A primary strength of this study is that the empirical evidence used to compare the 2 methods was generated in a 1-time survey of NSCLC patients who completed both methods, allowing for direct comparison of results. The within-subjects design reduced the chance of confounding factors playing a role in different preference outcomes. This survey was developed after an extensive qualitative study in close collaboration with a multidisciplinary team of clinicians, patients, and researchers. The tasks were explained using informational videos designed for the study, and the online setting allowing respondents to pause the educational material or the survey and return to it at a later time in. The online setting also allowed for multicountry, location-independent data collection and access for those with more serious disease complications or fatigue to participate, increasing the generalizability of the findings to other NCSLC populations and reducing the chance of bias.

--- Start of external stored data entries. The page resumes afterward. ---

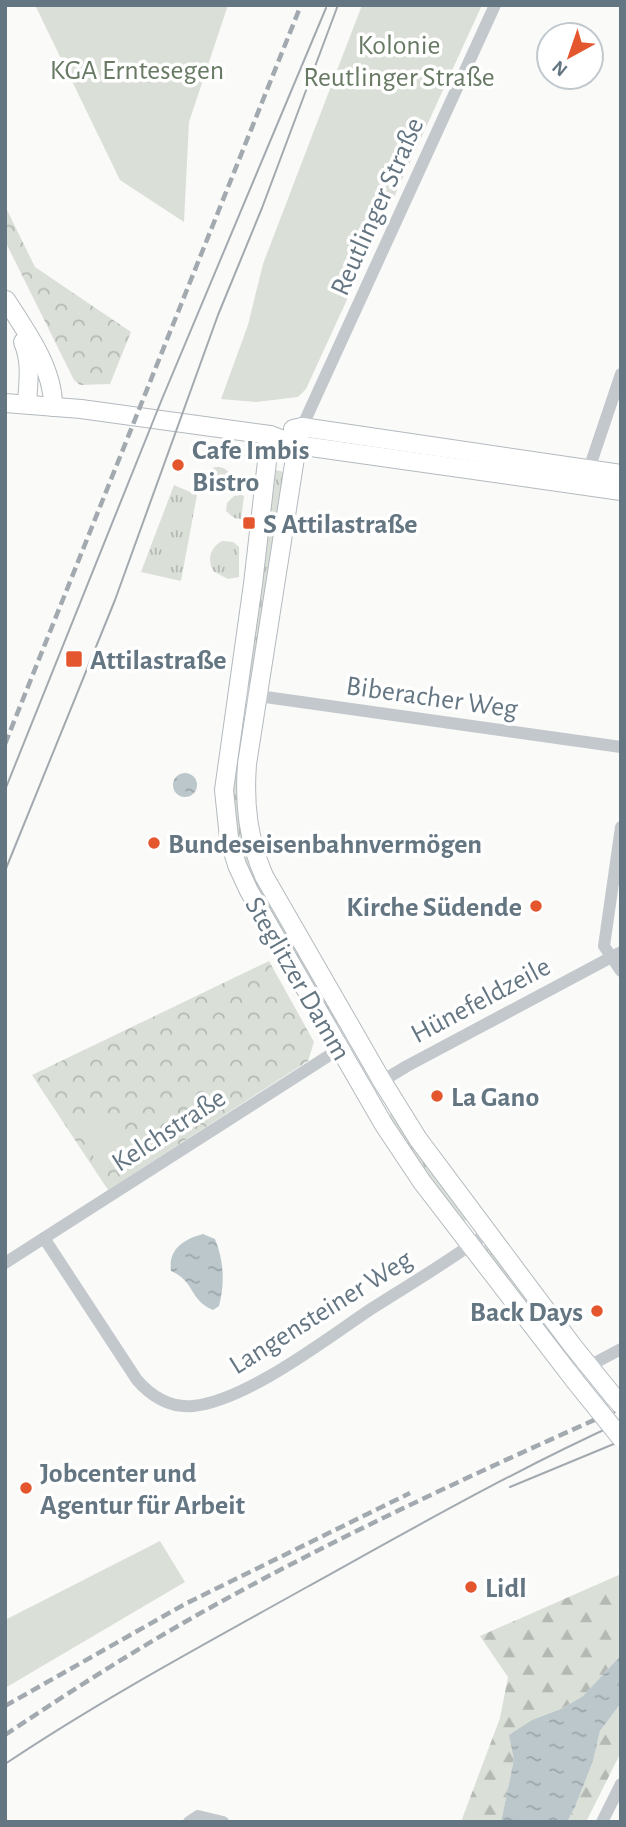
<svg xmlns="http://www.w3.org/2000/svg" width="626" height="1827" viewBox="0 0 626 1827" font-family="'Alegreya Sans',sans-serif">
<defs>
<pattern id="grass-tufts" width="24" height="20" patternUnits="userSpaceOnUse" patternTransform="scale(1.75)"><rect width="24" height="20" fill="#dadfd7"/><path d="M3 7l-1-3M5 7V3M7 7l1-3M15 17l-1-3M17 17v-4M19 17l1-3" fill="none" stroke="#b4b9b4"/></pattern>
<pattern id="forest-firs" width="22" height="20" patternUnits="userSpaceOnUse" patternTransform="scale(1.75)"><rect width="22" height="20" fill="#dadfd7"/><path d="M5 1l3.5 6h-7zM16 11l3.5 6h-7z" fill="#b4b9b4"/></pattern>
<pattern id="park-crowns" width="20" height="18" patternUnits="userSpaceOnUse" patternTransform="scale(1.75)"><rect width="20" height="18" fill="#dadfd7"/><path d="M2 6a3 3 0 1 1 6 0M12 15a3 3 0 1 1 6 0" fill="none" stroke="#b4b9b4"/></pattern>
<pattern id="water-ripples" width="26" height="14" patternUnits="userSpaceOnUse" patternTransform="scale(1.75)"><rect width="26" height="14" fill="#bbc7cb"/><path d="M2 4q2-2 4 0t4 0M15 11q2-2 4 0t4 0" fill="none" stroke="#9ca6aa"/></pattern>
</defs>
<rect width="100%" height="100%" fill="#fafaf8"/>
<g fill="url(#grass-tufts)">
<circle cx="218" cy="480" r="13"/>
<path d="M276,470l8,2 -33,212 -6,-2z"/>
<path d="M174,485l23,10 -16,86 -40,-9z"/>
<path d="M241,495l3,1 -3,23 -7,-1 -8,-7 1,-8 7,-7z"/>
<path d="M222,541l11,1 6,5v30l-11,2 -15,-8c-6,-13 -3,-23 9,-30z"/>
<path d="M239,717l8,2 -8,83 101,219 -7,4c-36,-62 -102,-155 -103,-228 0,-26 6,-54 9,-80z"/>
<path d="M393,1112l75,106 -6,5 -75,-106z"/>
<path d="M486,1244l79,102 -7,5 -77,-104z"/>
</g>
<g fill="url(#forest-firs)">
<path d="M621,1574v81l-38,41 -20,12 -31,12 -18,39 -13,63h-40l39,-104 8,-41 -28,-41z"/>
<path d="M621,1703v49l-35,70h-19l8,-15 18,-46 7,-30z"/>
</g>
<g fill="url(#park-crowns)">
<path d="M5,206l30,61 96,65 -21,52 -30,1 -6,-5 -69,-139z"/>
<path d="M269,961l45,81 -6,19 -200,129 -76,-115z"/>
</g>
<g fill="#dadfd7">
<path d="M35,5h193l-39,117 -5,100 -64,-42z"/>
<path d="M362,5h120l-176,384 -8,8 -42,5 -35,-3 27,-74 15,-61z"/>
<path d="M101,1106l28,45 -28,18 -28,-46z"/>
<path d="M160,1541l25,41 -180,106v-68z"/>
</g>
<g fill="url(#water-ripples)">
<circle cx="185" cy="785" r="12"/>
<path d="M203,1234l12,5c9,22 10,44 4,67l-6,4c-24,-10 -18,-29 -42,-39 -3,-22 13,-32 32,-37z"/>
<path d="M621,1655v48l-21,28 -7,30 -18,46 -8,15h-66l13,-63 -5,-24 23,-15 31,-12 20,-12z"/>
</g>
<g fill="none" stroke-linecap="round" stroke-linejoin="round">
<g stroke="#b3babf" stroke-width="20">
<g id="secondary">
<path d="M6,300c20,31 48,69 47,107"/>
<path d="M23,342c9,21 5,41 4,62"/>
<path d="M5,403l76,6 189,26 27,10 324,46"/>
<path d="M302,427l-5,18 -50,319c-3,40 1,75 17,112l118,205 36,58 154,206 42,52"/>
<path d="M293,429l9,-2 319,47"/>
<path d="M270,435l-17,149 -29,206 5,48 8,27 12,26 135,234 38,57 153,199"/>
</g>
</g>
<g stroke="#c3c8cc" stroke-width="12">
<path d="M302,427l193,-422"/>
<path d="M589,469l32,-95"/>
<path d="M237,693l384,54"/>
<path d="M621,827l-17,119 17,25"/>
<path d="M364,1092l43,-26 214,-114"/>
<path d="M44,1238l93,142c15,17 34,28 56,26 53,-5 133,-67 178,-97 39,-25 79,-48 116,-76"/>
<path d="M5,1263l342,-219"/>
<path d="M570,1376l51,-27"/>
<path d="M189,1822l9,-6 25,6"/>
<path d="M602,1822l19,-38"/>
</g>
<use href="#secondary" stroke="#fff" stroke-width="18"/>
<g stroke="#a2aab0" stroke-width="2">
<path d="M5,790l157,-391 164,-391"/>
<path d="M5,871l110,-271 103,-285 44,-107 76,-203"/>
<path d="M510,1487l111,-46"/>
<path d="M5,1764c97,-65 200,-120 302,-177 103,-57 206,-116 314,-165"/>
</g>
<g stroke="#a2aab0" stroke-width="4.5" stroke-dasharray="10 5" stroke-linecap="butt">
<path d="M5,744l296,-739"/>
<path d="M5,1706l180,-102 225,-111"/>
<path d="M5,1735c76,-51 152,-99 232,-142 125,-68 254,-127 384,-185"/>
</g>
<g stroke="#b3babf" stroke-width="20" stroke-linecap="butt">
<g id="secondary-bridge">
<path d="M575,1381l46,57"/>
<path d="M614,1397l7,8"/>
</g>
</g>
<use href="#secondary-bridge" stroke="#fff" stroke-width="18"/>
</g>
<g fill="#e4572e" stroke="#fff" stroke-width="2.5">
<circle cx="178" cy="465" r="7"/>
<rect x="242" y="516" width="14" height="14" rx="3.5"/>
<rect x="65" y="650" width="18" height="18" rx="3.5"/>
<circle cx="154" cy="843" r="7"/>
<circle cx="536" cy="906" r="7"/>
<circle cx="437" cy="1096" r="7"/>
<circle cx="597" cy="1311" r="7"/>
<circle cx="26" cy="1488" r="7"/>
<circle cx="471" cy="1587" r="7"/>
</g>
<g text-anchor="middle" stroke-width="7" stroke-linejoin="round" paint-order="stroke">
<g font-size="28" fill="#687a64" stroke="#fff">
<text x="399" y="54">Kolonie<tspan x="399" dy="32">Reutlinger Straße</tspan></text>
<text x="137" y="79">KGA Erntesegen</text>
</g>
<g font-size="28" fill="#657683" stroke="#fff">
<text transform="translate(376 206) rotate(-66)" y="10">Reutlinger Straße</text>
<text transform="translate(432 696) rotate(8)" y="10">Biberacher Weg</text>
<text transform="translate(299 978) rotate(60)" y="10">Steglitzer Damm</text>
<text transform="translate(480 999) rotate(-28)" y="10">Hünefeldzeile</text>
<text transform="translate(168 1129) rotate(-33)" y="10">Kelchstraße</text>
<text transform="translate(320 1311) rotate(-32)" y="10">Langensteiner Weg</text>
</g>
<g font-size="28" font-weight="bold" fill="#657683" stroke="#fff" text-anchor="start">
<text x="192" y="459">Cafe Imbis<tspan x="192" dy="32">Bistro</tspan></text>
<text x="263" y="533">S Attilastraße</text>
<text x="90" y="669">Attilastraße</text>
<text x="168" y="853">Bundeseisenbahnvermögen</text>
<text x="522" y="916" text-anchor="end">Kirche Südende</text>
<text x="451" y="1106">La Gano</text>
<text x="583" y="1321" text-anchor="end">Back Days</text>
<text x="40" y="1482">Jobcenter und<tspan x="40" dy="32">Agentur für Arbeit</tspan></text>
<text x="485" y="1597">Lidl</text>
</g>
</g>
<rect width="626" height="1827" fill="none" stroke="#657683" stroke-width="14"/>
<g transform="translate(570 56) rotate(220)"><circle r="33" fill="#ffffff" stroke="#c1c8cd" stroke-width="2"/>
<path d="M0-5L12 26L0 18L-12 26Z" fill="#e4572e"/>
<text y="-10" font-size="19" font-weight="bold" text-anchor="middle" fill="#657683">N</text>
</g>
</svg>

However, this study also had some limitations. First, SW tasks were originally designed to be conducted in person via a trained facilitator.^26,31 The current study was administered online, with respondents completing the survey on their own. While online surveys are less costly and time-consuming than interviewer-led studies and SW surveys have previously been done online, the presence of an interviewer allows for assistance and clarification of questions or issues that could arise while the participant is completing the choice task. ⁶⁹ This can be especially helpful when attributes are complex or the target population experiences cognitive impairments. ³¹ The patient feedback questions indicated that the online setting was not a problem for this study. Second, the sample was composed of relatively old and “fragile” NSCLC patients, reducing generalizability to younger or less fragile patient populations. Generalizability is also limited by the fact that the digital format of the survey may have discouraged those patients with lower digital literacy from participating as well as those who lack access to computer equipment or to the internet. ⁷⁰ Third, the current study focused on medical decision making along the medical product life cycle, which did not include clinical or shared decision making. Because other outcome measures and potential methodological considerations might be important when selecting a preference method, the current findings might have limited generalizability toward those situations. Finally, it is unclear whether patients received support from relatives while completing the survey. If this occurred, those supporting the patient in completing the survey could have influenced the outcomes of the survey such that the values measured did not solely reflect the true values of the patient.

In conclusion, this study found significant differences in attribute importance between DCE and SW-DR as well as a greater spread in the DCE-derived relative importance of the attributes. Respondents reported both methods being relatively easy to understand and answer. Further studies confirming these findings as well as SW studies with restricted PA tasks are warranted to enable the provision of accurate guidance for methods selection when studying relative attribute importance across a wide array of preference-relevant decisions. Such studies will contribute to the knowledge base around the validity and reliability of SW in health preference assessment, support guidance for good research practices when using this method, and help researchers decide which method to use when assessing attribute relative importance ranking and weights. While awaiting this evidence, the current study outcomes support the use of DCE over SW-DR in preference assessment.